▶ **Alıntı**:
#####

23.Ocak.2013’müş tarihlerden. İlk
yazımı yazmışım. Başlığa da “İlk Merhabam ve Hayallere dair.” demişim. Açtım ve
duygulanarak okudum az önce. Ne kader acemice, ne kadar çekinerek, ne kadar
heyecanlanarak ve ne kadar çok noktalama ve boşluk hatası yaparak yazmışım. Ve
ne kadar çok iki nokta yan yana (..) kullanmışım. Yazı burada…Yazar olmayı
hayal etmişim, hayal etmeye devam ediyorum hâlâ.
Hayalimde her yaştan, her cinsten, her sosyal seviyeden insanla bu blog ortamında buluşmak var…
Ne kadar güzel olurdu; yüzünü görmediğim bir sürü insanın oluşturduğu bir zincirde halka olabilmek."
demişim bloga dair. Bak işte o oldu. Blog sayesinde yüzünü görmediğim, ama yakından tanımış kadar olduğum, yani öyle hissettiğim, acaba şimdi ne yapıyor diye düşündüğüm, ailelerine ve evlerine kelimeleriyle konuk olduğum bir sürü arkadaşım oldu blogosferde. Hem de dünyanın her yerinde bu arkadaşlarım. Zaman zaman yorumlarla fikir alış verişi yapıyoruz; zaman zaman mesajlaşıyoruz. Birbirimizden bir şeyler öğreniyoruz, birbirimizi merak ediyoruz. Bundan daha güzel kazanım olabilir mi? Zaten arkadaşlık da bir tür zihinler arası yolculuk değil mi? Evde Yazar olmasaydı sizlerle nasıl bu kadar yakın olabilirdik?
Dile kolay; 10 sene geçmiş aradan.
Kocaman 10 sene!

#####

▶ **Kaynak Veri**:
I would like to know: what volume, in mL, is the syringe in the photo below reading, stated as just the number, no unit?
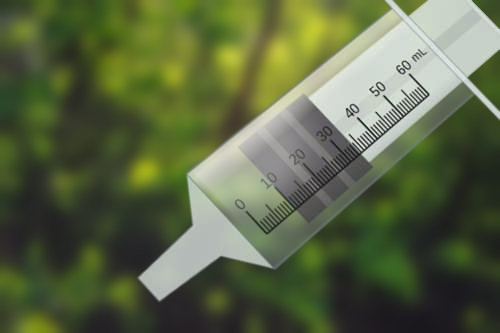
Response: 10
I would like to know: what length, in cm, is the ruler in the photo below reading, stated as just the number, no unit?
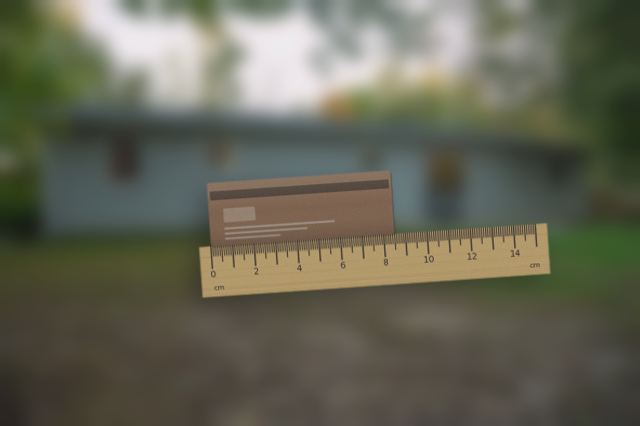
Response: 8.5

#####

▶ **Görev Hedefi**:
Blogun on yılını anlatan yazının devamını, son cümleden sonrasını yazarak verin. Veriler bu çalışma için gerekli değildir.

▶ **Yanıt Alanı**:
Hâlâ amatörüm blog dünyasında, en
çok da bunu seviyorum. İlk zamanlar, bir yazı yazdığımda sabah kalkar kalkmaz
yorumlara bakardım. Ve gelen yorumlardan acayip mutlu olurdum. Biliyor musunuz,
hâlâ öyleyim. Bir yazı yazmayagöreyim, sabah ilk işim bilgisayarı açıp
yorumlara bakmak oluyor. Eskiden, daha da acemiyken Google Analytics, Alesta
falan değerlere bakardım, her sene blogumun doğum gününü kutlama yazılarında
istatistiklere yer verirdim. Şu kadar izleyen var, şu kadar yorum var, yok alesta
sıralamam şu falan diye… Şimdilerde umursamıyorum böyle şeyleri. Çünkü
gerçekten de tek hedefim yazmak. Ve yazdıklarımı okuyan birileri varsa ve güzel
yorumlar yapıyorlarsa değmeyin keyfime. Gerisi hakikaten boş.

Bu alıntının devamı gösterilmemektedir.